» JOB: Copy, from the material below, every line in which the word "barnehagene" can be found.

» INFORMATION GIVEN:

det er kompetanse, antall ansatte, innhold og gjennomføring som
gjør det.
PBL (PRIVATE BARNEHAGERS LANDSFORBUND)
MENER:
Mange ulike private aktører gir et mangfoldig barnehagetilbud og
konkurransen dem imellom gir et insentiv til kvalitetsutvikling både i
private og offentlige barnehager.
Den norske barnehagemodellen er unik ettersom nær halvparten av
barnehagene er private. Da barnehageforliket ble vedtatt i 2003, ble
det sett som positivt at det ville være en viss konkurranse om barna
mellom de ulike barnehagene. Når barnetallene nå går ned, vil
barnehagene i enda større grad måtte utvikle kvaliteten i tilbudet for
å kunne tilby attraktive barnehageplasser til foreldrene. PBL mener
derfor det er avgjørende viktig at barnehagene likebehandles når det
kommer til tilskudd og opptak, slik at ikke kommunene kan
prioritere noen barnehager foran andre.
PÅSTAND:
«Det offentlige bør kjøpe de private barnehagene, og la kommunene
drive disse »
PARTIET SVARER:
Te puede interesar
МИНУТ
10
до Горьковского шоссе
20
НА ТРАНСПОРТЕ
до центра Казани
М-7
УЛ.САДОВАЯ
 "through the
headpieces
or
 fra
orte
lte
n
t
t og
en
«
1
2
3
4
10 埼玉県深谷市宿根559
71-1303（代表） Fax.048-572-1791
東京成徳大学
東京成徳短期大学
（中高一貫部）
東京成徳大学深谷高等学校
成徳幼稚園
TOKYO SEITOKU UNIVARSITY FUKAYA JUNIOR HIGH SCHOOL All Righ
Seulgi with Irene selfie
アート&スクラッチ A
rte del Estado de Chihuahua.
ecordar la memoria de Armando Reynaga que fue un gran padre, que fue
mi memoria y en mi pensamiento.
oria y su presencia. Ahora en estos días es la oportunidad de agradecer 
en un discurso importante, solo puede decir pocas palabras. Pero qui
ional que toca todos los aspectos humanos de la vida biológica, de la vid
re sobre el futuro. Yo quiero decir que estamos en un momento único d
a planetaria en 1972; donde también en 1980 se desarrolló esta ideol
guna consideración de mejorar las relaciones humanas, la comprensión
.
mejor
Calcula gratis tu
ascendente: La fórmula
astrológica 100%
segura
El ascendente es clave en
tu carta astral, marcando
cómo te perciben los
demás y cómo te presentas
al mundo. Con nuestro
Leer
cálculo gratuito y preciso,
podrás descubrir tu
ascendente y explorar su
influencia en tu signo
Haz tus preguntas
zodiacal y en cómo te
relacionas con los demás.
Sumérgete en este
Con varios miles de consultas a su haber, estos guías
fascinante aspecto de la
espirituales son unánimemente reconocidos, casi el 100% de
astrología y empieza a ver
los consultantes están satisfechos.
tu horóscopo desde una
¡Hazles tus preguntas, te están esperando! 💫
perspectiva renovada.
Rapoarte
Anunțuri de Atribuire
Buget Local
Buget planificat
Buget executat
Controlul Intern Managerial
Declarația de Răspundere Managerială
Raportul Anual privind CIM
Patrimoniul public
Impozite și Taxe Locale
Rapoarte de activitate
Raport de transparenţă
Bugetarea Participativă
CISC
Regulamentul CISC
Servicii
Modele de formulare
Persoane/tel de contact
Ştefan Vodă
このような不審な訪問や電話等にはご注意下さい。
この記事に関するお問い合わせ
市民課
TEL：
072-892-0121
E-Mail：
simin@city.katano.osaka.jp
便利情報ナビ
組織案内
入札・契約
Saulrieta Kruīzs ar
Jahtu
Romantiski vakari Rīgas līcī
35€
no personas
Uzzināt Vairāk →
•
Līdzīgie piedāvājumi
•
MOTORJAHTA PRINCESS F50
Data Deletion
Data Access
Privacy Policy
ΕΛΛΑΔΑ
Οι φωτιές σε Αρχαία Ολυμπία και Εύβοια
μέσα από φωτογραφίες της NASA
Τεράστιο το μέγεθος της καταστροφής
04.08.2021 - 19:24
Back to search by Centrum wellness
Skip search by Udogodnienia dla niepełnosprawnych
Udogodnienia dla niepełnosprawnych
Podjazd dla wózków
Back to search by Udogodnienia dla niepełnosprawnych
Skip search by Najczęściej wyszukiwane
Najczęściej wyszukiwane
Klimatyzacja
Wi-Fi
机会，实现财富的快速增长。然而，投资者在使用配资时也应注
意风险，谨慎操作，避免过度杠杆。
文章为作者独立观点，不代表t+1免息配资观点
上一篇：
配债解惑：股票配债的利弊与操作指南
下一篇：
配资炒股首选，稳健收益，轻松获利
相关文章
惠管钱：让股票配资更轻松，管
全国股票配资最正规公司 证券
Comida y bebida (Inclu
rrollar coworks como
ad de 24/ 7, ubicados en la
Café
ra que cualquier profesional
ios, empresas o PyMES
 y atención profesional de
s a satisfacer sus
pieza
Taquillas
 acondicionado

» ANSWER SECTION:
barnehagene er private. Da barnehageforliket ble vedtatt i 2003, ble
mellom de ulike barnehagene. Når barnetallene nå går ned, vil
barnehagene i enda større grad måtte utvikle kvaliteten i tilbudet for
derfor det er avgjørende viktig at barnehagene likebehandles når det
«Det offentlige bør kjøpe de private barnehagene, og la kommunene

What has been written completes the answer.